Economy-wise, Ballarat is quietly roaring. Gross regional product was $5.6 billion last year, well up on $4.9 billion two years earlier and $4.5 billion in 2011.
With national growth just 2 per cent, that's a sharply contrasting average increase of more than 7 per cent. Building approvals for the current fiscal year to the end of January total $342 million; with five months still to go, they're on track to pip last year's $494 million. It's particularly telling that just four years ago, in 2014-15, the while year's total was $362 million. Same goes for jobs. In 2018, Ballarat had 55,000. In 2016, it was 49,000. Again, an average 7 per cent a year.
With a range of new projects, infrastructure and people headed Ballarat's way, this appears set to ramp up sharply. Especially as Victoria's annual newcomers reach beyond the 150,000 mark.

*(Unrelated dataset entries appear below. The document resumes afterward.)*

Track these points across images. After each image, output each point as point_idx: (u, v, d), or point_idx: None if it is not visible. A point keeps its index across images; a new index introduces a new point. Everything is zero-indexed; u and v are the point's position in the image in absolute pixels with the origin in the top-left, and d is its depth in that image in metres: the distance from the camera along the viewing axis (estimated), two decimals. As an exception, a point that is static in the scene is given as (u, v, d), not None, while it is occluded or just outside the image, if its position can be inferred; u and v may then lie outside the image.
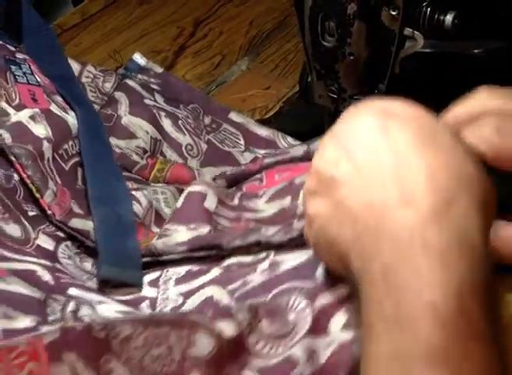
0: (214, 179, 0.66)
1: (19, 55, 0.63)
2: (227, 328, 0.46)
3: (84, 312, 0.50)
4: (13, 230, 0.54)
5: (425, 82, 0.64)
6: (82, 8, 0.93)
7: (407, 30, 0.57)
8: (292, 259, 0.52)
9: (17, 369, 0.40)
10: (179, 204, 0.59)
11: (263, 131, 0.72)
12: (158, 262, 0.56)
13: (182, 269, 0.55)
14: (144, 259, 0.56)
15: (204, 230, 0.56)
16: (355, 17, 0.56)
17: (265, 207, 0.60)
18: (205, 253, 0.55)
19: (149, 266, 0.56)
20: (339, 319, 0.46)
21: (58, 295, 0.51)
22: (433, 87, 0.66)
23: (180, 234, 0.56)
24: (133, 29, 0.90)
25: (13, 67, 0.61)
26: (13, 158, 0.57)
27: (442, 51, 0.61)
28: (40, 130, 0.59)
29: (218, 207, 0.59)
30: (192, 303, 0.52)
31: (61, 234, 0.57)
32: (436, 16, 0.57)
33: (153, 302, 0.53)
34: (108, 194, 0.60)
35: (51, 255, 0.55)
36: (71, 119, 0.62)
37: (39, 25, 0.71)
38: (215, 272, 0.54)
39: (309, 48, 0.60)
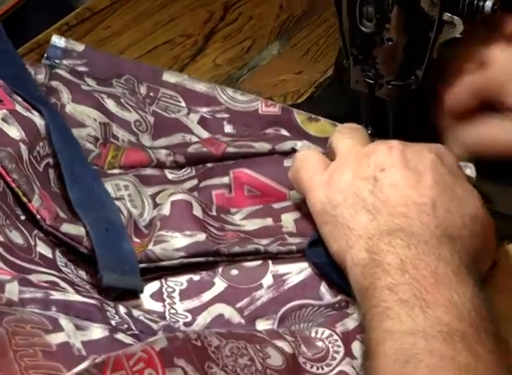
0: (170, 154, 0.66)
1: None
2: (285, 347, 0.49)
3: (136, 313, 0.50)
4: (16, 237, 0.53)
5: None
6: (111, -9, 0.93)
7: (446, 16, 0.57)
8: (294, 273, 0.55)
9: None
10: (165, 211, 0.58)
11: (201, 87, 0.71)
12: (153, 270, 0.56)
13: (182, 279, 0.55)
14: (141, 265, 0.55)
15: (201, 236, 0.56)
16: (394, 2, 0.56)
17: (243, 223, 0.60)
18: (204, 259, 0.55)
19: (144, 273, 0.55)
20: (357, 345, 0.51)
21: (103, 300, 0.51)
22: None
23: (177, 240, 0.56)
24: (162, 12, 0.89)
25: None
26: None
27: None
28: (14, 131, 0.56)
29: (204, 215, 0.59)
30: (204, 321, 0.53)
31: (54, 240, 0.55)
32: (476, 2, 0.56)
33: (162, 317, 0.53)
34: (91, 198, 0.58)
35: (53, 264, 0.54)
36: (37, 119, 0.59)
37: None
38: (220, 286, 0.55)
39: (346, 34, 0.60)
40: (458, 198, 0.51)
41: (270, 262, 0.56)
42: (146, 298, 0.54)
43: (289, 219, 0.59)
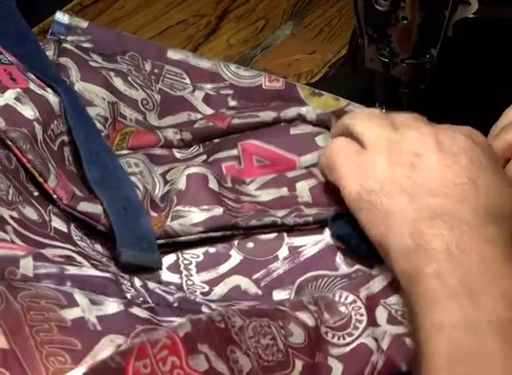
0: (177, 132, 0.67)
1: None
2: (308, 320, 0.49)
3: (151, 285, 0.50)
4: (30, 213, 0.53)
5: (478, 48, 0.64)
6: (124, -28, 0.93)
7: (462, -6, 0.57)
8: (310, 245, 0.56)
9: (161, 363, 0.40)
10: (181, 185, 0.58)
11: (205, 63, 0.71)
12: (170, 244, 0.56)
13: (198, 251, 0.56)
14: (160, 241, 0.56)
15: (218, 210, 0.56)
16: (409, -20, 0.56)
17: (258, 193, 0.60)
18: (222, 233, 0.56)
19: (160, 247, 0.56)
20: (381, 311, 0.51)
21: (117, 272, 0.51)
22: (486, 53, 0.66)
23: (195, 215, 0.56)
24: (175, -8, 0.90)
25: None
26: (10, 143, 0.54)
27: (496, 16, 0.61)
28: (29, 111, 0.57)
29: (220, 188, 0.59)
30: (221, 291, 0.54)
31: (68, 215, 0.56)
32: (491, -20, 0.56)
33: (179, 288, 0.54)
34: (107, 176, 0.58)
35: (69, 239, 0.54)
36: (51, 96, 0.60)
37: None
38: (236, 258, 0.55)
39: (361, 12, 0.60)
40: (495, 176, 0.50)
41: (285, 234, 0.56)
42: (163, 270, 0.55)
43: (304, 188, 0.60)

There are multiple confidence factors behind the region's growing strength: the Ballarat GovHub with up to 1000 new jobs, affordable house prices, strong capital investment, great healthcare facilities, educational opportunities and more.
The Regional Australia Institute says another 2300 jobs will be created in Ballarat's health and welfare sector over the next four years. Improved rail links are tipped to cut commute time to Melbourne to just one hour. Amid all this, the economic barometer known as the housing sector is holding up positively in the regions while the metropolitan sector sustains a bloody nose, courtesy of over-inflated prices and the banking royal commission's credit crunch fallout.
Given Ballarat's price point, quality and lifestyle, it's no real surprise the secret's out. What's surprising is it took so long.
Julian Perez is Villawood Properties regional Victoria general manager.